- _Dataset excerpts_:
__________

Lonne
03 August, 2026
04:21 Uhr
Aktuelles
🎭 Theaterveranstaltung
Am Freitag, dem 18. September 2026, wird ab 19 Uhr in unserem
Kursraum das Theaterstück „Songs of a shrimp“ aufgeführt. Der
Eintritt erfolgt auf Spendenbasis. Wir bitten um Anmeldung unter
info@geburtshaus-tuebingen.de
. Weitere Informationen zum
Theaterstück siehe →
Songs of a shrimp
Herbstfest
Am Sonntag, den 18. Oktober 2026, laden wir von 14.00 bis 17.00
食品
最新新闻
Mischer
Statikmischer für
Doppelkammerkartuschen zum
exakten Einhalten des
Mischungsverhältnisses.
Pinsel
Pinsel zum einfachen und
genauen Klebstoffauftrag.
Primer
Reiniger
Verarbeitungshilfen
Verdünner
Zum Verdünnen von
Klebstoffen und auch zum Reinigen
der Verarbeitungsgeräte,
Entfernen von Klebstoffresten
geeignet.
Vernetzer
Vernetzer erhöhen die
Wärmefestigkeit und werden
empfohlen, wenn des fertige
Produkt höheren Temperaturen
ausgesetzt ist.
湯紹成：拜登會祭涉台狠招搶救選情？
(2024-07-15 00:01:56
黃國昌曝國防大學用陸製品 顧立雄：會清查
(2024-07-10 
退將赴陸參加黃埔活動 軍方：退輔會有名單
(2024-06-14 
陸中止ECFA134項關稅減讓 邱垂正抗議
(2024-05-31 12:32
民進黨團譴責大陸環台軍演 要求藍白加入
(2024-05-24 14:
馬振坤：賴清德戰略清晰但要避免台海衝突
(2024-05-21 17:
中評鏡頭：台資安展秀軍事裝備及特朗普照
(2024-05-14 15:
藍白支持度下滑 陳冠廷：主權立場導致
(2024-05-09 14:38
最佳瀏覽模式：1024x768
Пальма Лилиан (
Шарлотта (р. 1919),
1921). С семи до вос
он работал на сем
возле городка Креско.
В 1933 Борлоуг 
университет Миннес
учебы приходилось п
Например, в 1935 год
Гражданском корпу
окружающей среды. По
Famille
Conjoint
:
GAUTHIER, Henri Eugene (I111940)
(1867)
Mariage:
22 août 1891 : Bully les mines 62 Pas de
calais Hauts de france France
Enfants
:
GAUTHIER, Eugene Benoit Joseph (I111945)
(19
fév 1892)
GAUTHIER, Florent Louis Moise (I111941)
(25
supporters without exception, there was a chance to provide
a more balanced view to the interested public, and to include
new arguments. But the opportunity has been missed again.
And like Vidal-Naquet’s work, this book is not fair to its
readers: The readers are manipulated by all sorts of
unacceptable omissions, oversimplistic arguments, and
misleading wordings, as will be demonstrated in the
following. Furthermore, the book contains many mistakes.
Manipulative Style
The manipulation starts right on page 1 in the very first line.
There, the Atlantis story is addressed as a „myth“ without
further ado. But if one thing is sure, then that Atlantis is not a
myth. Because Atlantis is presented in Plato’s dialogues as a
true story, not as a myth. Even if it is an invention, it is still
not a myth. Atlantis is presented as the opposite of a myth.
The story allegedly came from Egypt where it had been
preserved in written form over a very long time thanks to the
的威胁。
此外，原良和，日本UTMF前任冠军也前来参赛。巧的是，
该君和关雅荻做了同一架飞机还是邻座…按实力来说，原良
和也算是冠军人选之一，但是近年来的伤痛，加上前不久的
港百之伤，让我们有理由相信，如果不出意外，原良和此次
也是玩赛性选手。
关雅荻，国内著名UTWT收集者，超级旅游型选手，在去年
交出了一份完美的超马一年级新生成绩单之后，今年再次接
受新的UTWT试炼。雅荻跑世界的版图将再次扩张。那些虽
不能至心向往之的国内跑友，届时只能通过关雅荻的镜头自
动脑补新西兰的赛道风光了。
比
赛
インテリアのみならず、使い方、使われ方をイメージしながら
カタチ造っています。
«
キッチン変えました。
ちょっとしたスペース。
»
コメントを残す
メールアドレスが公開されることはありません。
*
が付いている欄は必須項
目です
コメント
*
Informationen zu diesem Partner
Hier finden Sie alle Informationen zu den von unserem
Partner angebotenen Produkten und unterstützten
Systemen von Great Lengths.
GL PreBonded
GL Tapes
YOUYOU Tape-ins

__________

Looking at the records above, say how many lines hold the string "very". Write nothing but the number.

2